■ About this exercise ■
Replace every "Visa fler" in these records with "Visa mer", keeping everything else the same.

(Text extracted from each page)

[Start of section]

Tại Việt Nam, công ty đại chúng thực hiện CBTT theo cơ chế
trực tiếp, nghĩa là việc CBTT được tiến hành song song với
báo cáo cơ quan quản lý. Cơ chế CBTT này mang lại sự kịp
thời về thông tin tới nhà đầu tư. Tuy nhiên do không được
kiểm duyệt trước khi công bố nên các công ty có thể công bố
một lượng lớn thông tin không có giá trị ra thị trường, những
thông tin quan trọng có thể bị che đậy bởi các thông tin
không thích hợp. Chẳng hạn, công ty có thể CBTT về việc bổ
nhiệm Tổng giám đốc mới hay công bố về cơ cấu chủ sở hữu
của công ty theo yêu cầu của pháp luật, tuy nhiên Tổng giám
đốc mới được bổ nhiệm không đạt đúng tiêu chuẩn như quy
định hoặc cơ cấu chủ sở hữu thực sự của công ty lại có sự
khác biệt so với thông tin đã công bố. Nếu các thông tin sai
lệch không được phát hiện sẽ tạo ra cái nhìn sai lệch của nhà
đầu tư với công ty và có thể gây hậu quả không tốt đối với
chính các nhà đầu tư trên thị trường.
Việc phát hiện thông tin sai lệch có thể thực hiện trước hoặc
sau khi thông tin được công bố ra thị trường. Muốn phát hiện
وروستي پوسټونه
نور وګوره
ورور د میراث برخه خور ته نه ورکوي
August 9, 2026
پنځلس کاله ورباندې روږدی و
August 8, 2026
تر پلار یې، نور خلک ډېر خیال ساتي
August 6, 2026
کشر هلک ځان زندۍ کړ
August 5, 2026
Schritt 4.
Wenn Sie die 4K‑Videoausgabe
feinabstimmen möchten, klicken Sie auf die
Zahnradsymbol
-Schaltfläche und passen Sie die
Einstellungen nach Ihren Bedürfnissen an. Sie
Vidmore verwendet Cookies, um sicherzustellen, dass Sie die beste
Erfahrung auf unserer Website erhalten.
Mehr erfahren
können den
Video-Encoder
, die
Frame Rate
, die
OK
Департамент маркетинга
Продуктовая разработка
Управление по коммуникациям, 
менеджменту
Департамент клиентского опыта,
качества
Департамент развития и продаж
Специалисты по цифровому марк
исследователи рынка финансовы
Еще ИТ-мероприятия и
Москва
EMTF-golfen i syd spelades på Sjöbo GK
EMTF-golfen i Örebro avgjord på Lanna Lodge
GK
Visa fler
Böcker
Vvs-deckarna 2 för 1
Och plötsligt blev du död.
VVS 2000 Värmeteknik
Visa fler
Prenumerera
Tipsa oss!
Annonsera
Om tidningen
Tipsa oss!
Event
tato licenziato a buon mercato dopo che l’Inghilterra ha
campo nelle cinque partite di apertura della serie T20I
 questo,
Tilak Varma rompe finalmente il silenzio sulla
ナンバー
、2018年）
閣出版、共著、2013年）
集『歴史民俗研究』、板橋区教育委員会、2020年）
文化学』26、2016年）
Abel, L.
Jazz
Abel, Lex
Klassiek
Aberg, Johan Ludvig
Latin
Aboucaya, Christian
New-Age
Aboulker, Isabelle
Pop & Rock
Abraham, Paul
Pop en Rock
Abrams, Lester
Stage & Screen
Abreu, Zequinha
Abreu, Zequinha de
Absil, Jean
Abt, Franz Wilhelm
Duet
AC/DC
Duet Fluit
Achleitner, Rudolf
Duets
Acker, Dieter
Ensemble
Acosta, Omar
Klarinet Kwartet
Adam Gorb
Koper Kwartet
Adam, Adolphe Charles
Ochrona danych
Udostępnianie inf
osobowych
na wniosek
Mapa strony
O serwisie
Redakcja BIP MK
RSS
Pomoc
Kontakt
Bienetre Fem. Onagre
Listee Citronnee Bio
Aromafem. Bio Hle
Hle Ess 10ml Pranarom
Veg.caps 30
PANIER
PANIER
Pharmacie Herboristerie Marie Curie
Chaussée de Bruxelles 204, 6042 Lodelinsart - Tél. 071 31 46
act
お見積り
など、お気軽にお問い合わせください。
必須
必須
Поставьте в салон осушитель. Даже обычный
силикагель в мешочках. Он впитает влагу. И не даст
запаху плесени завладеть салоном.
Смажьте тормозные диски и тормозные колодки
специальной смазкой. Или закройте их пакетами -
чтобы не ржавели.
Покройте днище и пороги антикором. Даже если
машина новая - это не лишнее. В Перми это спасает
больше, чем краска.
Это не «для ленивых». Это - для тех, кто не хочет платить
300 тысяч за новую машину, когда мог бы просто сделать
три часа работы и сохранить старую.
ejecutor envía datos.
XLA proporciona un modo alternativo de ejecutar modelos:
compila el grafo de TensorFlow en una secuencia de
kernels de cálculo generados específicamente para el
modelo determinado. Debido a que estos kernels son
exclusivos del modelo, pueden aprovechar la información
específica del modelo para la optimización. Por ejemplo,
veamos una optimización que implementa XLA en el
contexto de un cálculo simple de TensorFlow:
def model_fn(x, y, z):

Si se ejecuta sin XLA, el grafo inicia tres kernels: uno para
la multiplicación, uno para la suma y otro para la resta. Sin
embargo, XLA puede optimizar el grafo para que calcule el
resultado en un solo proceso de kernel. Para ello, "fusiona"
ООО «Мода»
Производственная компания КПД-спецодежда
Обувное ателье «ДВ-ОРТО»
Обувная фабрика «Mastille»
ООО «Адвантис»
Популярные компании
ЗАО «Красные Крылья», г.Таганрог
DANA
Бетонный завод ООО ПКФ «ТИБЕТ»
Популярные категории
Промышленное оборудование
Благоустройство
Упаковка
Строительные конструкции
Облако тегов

[End of section]

■ Solution to this task ■
Tại Việt Nam, công ty đại chúng thực hiện CBTT theo cơ chế
trực tiếp, nghĩa là việc CBTT được tiến hành song song với
báo cáo cơ quan quản lý. Cơ chế CBTT này mang lại sự kịp
thời về thông tin tới nhà đầu tư. Tuy nhiên do không được
kiểm duyệt trước khi công bố nên các công ty có thể công bố
một lượng lớn thông tin không có giá trị ra thị trường, những
thông tin quan trọng có thể bị che đậy bởi các thông tin
không thích hợp. Chẳng hạn, công ty có thể CBTT về việc bổ
nhiệm Tổng giám đốc mới hay công bố về cơ cấu chủ sở hữu
của công ty theo yêu cầu của pháp luật, tuy nhiên Tổng giám
đốc mới được bổ nhiệm không đạt đúng tiêu chuẩn như quy
định hoặc cơ cấu chủ sở hữu thực sự của công ty lại có sự
khác biệt so với thông tin đã công bố. Nếu các thông tin sai
lệch không được phát hiện sẽ tạo ra cái nhìn sai lệch của nhà
đầu tư với công ty và có thể gây hậu quả không tốt đối với
chính các nhà đầu tư trên thị trường.
Việc phát hiện thông tin sai lệch có thể thực hiện trước hoặc
sau khi thông tin được công bố ra thị trường. Muốn phát hiện
وروستي پوسټونه
نور وګوره
ورور د میراث برخه خور ته نه ورکوي
August 9, 2026
پنځلس کاله ورباندې روږدی و
August 8, 2026
تر پلار یې، نور خلک ډېر خیال ساتي
August 6, 2026
کشر هلک ځان زندۍ کړ
August 5, 2026
Schritt 4.
Wenn Sie die 4K‑Videoausgabe
feinabstimmen möchten, klicken Sie auf die
Zahnradsymbol
-Schaltfläche und passen Sie die
Einstellungen nach Ihren Bedürfnissen an. Sie
Vidmore verwendet Cookies, um sicherzustellen, dass Sie die beste
Erfahrung auf unserer Website erhalten.
Mehr erfahren
können den
Video-Encoder
, die
Frame Rate
, die
OK
Департамент маркетинга
Продуктовая разработка
Управление по коммуникациям, 
менеджменту
Департамент клиентского опыта,
качества
Департамент развития и продаж
Специалисты по цифровому марк
исследователи рынка финансовы
Еще ИТ-мероприятия и
Москва
EMTF-golfen i syd spelades på Sjöbo GK
EMTF-golfen i Örebro avgjord på Lanna Lodge
GK
Visa mer
Böcker
Vvs-deckarna 2 för 1
Och plötsligt blev du död.
VVS 2000 Värmeteknik
Visa mer
Prenumerera
Tipsa oss!
Annonsera
Om tidningen
Tipsa oss!
Event
tato licenziato a buon mercato dopo che l’Inghilterra ha
campo nelle cinque partite di apertura della serie T20I
 questo,
Tilak Varma rompe finalmente il silenzio sulla
ナンバー
、2018年）
閣出版、共著、2013年）
集『歴史民俗研究』、板橋区教育委員会、2020年）
文化学』26、2016年）
Abel, L.
Jazz
Abel, Lex
Klassiek
Aberg, Johan Ludvig
Latin
Aboucaya, Christian
New-Age
Aboulker, Isabelle
Pop & Rock
Abraham, Paul
Pop en Rock
Abrams, Lester
Stage & Screen
Abreu, Zequinha
Abreu, Zequinha de
Absil, Jean
Abt, Franz Wilhelm
Duet
AC/DC
Duet Fluit
Achleitner, Rudolf
Duets
Acker, Dieter
Ensemble
Acosta, Omar
Klarinet Kwartet
Adam Gorb
Koper Kwartet
Adam, Adolphe Charles
Ochrona danych
Udostępnianie inf
osobowych
na wniosek
Mapa strony
O serwisie
Redakcja BIP MK
RSS
Pomoc
Kontakt
Bienetre Fem. Onagre
Listee Citronnee Bio
Aromafem. Bio Hle
Hle Ess 10ml Pranarom
Veg.caps 30
PANIER
PANIER
Pharmacie Herboristerie Marie Curie
Chaussée de Bruxelles 204, 6042 Lodelinsart - Tél. 071 31 46
act
お見積り
など、お気軽にお問い合わせください。
必須
必須
Поставьте в салон осушитель. Даже обычный
силикагель в мешочках. Он впитает влагу. И не даст
запаху плесени завладеть салоном.
Смажьте тормозные диски и тормозные колодки
специальной смазкой. Или закройте их пакетами -
чтобы не ржавели.
Покройте днище и пороги антикором. Даже если
машина новая - это не лишнее. В Перми это спасает
больше, чем краска.
Это не «для ленивых». Это - для тех, кто не хочет платить
300 тысяч за новую машину, когда мог бы просто сделать
три часа работы и сохранить старую.
ejecutor envía datos.
XLA proporciona un modo alternativo de ejecutar modelos:
compila el grafo de TensorFlow en una secuencia de
kernels de cálculo generados específicamente para el
modelo determinado. Debido a que estos kernels son
exclusivos del modelo, pueden aprovechar la información
específica del modelo para la optimización. Por ejemplo,
veamos una optimización que implementa XLA en el
contexto de un cálculo simple de TensorFlow:
def model_fn(x, y, z):

Si se ejecuta sin XLA, el grafo inicia tres kernels: uno para
la multiplicación, uno para la suma y otro para la resta. Sin
embargo, XLA puede optimizar el grafo para que calcule el
resultado en un solo proceso de kernel. Para ello, "fusiona"
ООО «Мода»
Производственная компания КПД-спецодежда
Обувное ателье «ДВ-ОРТО»
Обувная фабрика «Mastille»
ООО «Адвантис»
Популярные компании
ЗАО «Красные Крылья», г.Таганрог
DANA
Бетонный завод ООО ПКФ «ТИБЕТ»
Популярные категории
Промышленное оборудование
Благоустройство
Упаковка
Строительные конструкции
Облако тегов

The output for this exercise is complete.